--- TASK DETAILS ---
The lines to copy are those in the records below that hold the word "Measures".

--- TASK INPUTS ---
-*-

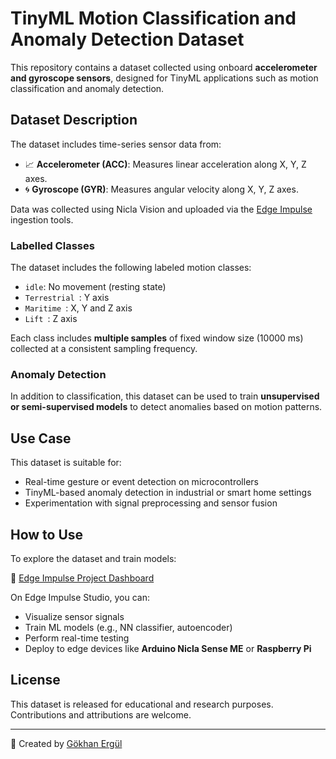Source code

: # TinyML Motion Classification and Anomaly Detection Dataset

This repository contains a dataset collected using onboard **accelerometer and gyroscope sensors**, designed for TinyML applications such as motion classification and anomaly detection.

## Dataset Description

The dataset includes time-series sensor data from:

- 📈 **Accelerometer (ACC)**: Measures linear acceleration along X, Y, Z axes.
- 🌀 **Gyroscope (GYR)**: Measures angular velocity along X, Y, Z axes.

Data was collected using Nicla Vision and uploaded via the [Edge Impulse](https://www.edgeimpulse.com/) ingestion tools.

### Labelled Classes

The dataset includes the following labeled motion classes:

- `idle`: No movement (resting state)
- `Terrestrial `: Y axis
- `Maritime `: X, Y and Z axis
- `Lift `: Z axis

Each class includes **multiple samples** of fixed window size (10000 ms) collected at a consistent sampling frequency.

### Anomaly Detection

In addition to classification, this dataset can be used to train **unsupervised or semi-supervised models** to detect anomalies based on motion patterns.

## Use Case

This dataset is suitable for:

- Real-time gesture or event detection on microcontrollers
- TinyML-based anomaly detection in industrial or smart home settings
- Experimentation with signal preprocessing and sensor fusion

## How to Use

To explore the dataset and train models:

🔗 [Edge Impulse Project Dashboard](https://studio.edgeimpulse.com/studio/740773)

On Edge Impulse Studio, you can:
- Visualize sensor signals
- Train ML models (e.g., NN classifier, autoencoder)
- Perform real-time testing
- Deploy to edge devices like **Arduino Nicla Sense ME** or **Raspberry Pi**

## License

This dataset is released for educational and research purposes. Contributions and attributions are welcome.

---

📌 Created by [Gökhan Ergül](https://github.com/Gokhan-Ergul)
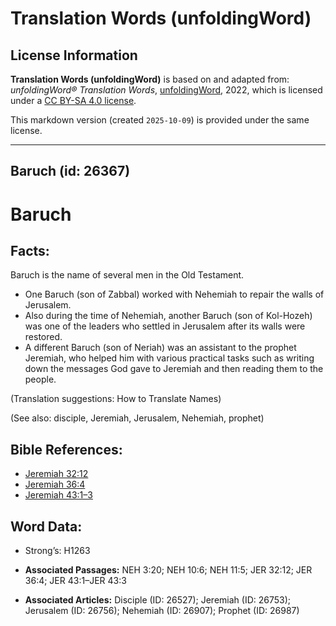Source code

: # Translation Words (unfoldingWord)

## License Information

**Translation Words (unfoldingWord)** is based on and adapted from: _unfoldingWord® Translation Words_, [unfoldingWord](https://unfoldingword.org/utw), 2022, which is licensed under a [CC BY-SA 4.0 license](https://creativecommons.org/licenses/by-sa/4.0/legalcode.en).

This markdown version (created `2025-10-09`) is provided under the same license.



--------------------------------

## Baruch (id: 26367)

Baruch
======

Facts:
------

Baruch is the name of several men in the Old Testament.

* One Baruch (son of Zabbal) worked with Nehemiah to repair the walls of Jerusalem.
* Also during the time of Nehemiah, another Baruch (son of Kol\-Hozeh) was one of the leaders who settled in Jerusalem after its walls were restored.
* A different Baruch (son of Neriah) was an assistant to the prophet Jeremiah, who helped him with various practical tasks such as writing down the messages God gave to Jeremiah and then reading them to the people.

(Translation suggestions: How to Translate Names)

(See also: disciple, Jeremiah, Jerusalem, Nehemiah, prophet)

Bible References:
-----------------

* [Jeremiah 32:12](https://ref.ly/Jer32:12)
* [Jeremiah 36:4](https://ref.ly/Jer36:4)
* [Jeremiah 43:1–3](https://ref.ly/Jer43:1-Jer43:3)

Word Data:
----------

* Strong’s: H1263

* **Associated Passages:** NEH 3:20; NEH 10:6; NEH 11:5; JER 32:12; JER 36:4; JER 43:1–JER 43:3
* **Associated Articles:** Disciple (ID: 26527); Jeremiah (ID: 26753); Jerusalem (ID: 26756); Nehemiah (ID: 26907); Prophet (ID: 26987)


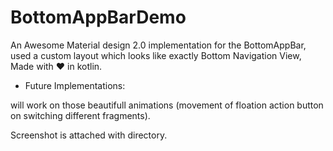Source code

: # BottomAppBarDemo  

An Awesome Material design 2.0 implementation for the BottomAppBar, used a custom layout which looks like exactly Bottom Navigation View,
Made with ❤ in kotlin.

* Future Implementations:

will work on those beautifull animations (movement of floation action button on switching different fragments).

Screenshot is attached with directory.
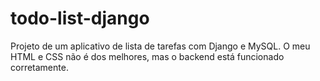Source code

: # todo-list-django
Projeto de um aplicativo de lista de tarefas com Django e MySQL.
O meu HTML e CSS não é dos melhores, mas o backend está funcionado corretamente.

-*-

--- RESPONSE TO THIS TASK ---
- 📈 **Accelerometer (ACC)**: Measures linear acceleration along X, Y, Z axes.
- 🌀 **Gyroscope (GYR)**: Measures angular velocity along X, Y, Z axes.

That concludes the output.